Histograms for numerical data¶

We can get and understanding of what numerical data looks like by examining a histogram.

df['height'] = [r[1]['How tall are you? [Feet]'] + r[1]['How tall are you? [Inches]']/12 for r in  df.iterrows()]
df.hist(['height','How old are you?'],grid=False, edgecolor='black', bins=5, figsize = (12,6));

Box plots for numerical data¶

Alernatively, we might look at box plot, that illustrates the so-called five-point summary of

min, 1st quartile, median, 3rd quartile, and max.

import matplotlib.pyplot as plt
fig = plt.figure(figsize=(12,6))
plt.subplot(1,2,1)
df.boxplot(['How old are you?'] , grid=False)
plt.subplot(1,2,2)
df.boxplot(['height'] , grid=False);

A pie chart for categorical data¶

Lots of people seem to love pie charts for categorical data. I only favor pie charts when comparing two values of a categorical variable.

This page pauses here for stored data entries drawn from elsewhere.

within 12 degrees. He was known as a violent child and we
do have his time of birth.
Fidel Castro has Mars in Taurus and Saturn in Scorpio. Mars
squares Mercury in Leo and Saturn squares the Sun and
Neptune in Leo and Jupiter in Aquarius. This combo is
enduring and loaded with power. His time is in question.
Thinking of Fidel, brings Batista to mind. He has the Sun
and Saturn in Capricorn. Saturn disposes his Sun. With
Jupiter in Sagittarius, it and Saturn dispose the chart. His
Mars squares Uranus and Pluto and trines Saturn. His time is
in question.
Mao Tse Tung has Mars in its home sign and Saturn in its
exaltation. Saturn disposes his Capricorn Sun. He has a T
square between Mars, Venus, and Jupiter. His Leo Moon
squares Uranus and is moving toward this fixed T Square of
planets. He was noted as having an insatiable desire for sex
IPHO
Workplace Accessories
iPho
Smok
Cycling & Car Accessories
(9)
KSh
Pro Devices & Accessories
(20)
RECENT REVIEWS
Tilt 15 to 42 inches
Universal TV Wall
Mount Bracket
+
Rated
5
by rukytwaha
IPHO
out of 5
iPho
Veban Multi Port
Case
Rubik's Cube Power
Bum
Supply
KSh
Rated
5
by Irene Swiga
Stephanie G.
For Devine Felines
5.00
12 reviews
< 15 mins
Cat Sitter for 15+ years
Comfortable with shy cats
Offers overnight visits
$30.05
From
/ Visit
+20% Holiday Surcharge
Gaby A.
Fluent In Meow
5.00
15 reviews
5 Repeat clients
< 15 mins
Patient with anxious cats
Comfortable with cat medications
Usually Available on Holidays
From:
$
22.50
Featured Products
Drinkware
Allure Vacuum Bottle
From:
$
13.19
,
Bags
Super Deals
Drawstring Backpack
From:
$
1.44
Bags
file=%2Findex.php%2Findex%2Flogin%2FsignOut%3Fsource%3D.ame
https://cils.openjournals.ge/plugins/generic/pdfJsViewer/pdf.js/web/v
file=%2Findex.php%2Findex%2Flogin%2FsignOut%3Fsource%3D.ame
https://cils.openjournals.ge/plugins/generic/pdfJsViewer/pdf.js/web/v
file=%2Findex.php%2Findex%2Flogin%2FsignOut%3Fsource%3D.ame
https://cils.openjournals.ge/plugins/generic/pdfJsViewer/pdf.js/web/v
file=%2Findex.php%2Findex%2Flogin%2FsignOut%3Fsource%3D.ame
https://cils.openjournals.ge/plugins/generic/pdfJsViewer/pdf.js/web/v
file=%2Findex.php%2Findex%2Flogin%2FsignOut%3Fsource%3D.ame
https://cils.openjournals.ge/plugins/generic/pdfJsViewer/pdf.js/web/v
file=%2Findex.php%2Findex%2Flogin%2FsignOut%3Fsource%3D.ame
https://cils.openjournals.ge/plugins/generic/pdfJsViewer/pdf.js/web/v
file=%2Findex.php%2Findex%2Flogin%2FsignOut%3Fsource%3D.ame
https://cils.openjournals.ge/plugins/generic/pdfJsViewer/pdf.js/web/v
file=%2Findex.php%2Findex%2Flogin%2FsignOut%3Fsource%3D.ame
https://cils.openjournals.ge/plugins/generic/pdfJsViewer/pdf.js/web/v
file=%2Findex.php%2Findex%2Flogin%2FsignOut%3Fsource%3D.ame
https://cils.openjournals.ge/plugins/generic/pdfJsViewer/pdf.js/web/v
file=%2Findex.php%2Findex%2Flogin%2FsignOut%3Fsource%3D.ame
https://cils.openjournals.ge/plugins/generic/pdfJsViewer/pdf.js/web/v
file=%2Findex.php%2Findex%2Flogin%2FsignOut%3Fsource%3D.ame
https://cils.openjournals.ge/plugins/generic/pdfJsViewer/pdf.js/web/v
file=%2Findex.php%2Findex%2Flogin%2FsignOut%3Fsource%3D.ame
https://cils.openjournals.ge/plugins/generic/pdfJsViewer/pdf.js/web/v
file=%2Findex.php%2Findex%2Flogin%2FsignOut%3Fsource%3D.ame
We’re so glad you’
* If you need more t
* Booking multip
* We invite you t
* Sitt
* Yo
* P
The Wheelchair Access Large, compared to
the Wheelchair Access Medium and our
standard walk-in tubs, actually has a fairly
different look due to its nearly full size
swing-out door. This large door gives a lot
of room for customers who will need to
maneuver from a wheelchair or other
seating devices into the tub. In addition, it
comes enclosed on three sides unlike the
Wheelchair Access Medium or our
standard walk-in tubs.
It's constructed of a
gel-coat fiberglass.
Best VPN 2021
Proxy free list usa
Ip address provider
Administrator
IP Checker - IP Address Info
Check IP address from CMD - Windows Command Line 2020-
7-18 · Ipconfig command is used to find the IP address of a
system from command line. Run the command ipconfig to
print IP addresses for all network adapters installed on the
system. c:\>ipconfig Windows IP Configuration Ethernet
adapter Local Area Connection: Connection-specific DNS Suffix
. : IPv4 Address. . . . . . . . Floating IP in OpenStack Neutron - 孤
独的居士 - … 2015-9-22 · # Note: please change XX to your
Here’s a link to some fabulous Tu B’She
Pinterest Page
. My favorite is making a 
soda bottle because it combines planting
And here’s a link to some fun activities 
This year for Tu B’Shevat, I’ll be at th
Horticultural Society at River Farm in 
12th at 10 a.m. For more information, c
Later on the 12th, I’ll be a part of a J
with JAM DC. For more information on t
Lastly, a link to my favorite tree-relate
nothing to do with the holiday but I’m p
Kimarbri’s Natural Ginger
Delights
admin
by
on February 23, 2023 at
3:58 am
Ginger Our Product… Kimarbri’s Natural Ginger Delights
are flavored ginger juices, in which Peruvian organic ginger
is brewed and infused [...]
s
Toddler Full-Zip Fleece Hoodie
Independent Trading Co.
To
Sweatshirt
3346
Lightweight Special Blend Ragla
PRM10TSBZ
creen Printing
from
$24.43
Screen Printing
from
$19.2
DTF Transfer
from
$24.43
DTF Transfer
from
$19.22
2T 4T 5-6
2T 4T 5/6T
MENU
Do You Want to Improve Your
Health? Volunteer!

df['What is your gender (optional):'].value_counts().plot.pie(figsize=(8,8));

A bar chart for categorical data¶

An better way to look at categorical data is with a bar chart, which makes it much easier to compare two values that are quite close to one another.

df['Choose your eye color'].value_counts().plot.bar(rot=0, figsize=(13,8));

Comparing variables¶

Sometimes we'll want to find if there's a relationship between two variables. In the following side-by-side boxplot, we examine how the relationshipe between gender and height.

import seaborn as sns
pic = sns.catplot(
    kind='box', x='What is your gender (optional):', y='height', data=df,
    aspect = 1.5)

Geographic data¶

Geographic data is of tremendous importance and is often best illustrated on a map. Here's what the actual answers to the hometown question looks like:

import folium
import pandas as pd
from numpy import random

map = folium.Map(location = [35.6, -82.6], zoom_start = 5)

random.seed(1)
def s_to_pt(s):
    pt  = s.split(';')
    return  [float(pt[0]) + (random.random()-0.5)/20, float(pt[1]) + (random.random()-0.5)/20]
gb = df.groupby('Where is your hometown?').count()
for pt in df['Where is your hometown?']:
    folium.Circle(s_to_pt(pt), 5000, fill=True, popup = pt).add_to(map)
map

Make this Notebook Trusted to load map: File -> Trust Notebook

The objectives of Statistics¶

One simple characterization of statistics is

the study of how to collect, analyze, and draw conclusions from data.

Note the three parts:

Collect: Using experiments or observational studies,
Analyze:
- Qualitatively - often using graphs
- Quantitatively - often using computations from probability theory
Draw conclusions: The process of inference

Collecting data¶

Collecting data often boils down to designing an experiment or observational study.

An observational study is one where the data collection does not interfere with how the data arises. Examples include surveys and reviews of records.
In an experiment, researchers actively work with the samples applying treatments and observing effects. Medical researchers, for example, might study the efficacy of a vaccine where a large random sample of patients is broken into a treatment group and non-treatment group; researchers then compare the outcomes of the two groups

We'll talk a lot more about getting data next time.

Analyzing data¶

The images we've seen today allow us to draw rough qualitative conclusions about the data we see. Quantiative analysis is more numerical. For example, 2 out of the 39 people in the class are left handed, or about 5.1%.

This is more precise information than we could glean from a pie chart.

Inference¶

Ultimately, we want to draw inferences or conclusions from data. To do so, it helps to have a little terminology:

Population refers to the complete set of entities under consideration,
Sample refers to some subset of the population,
Parameter refers to some summary characteristic of the population, and
Statistic refers to some summary characteristic computed from a sample.

The main question is: once you've computed a statistic from a sample, what might that tell you about the corresponding parameter for the whole population?

For example, I guess that 5.1% of our class is left handed. We could take that as an approximation to the number of left handed folks in the whole population. How accurate an approximation might we expect that to be?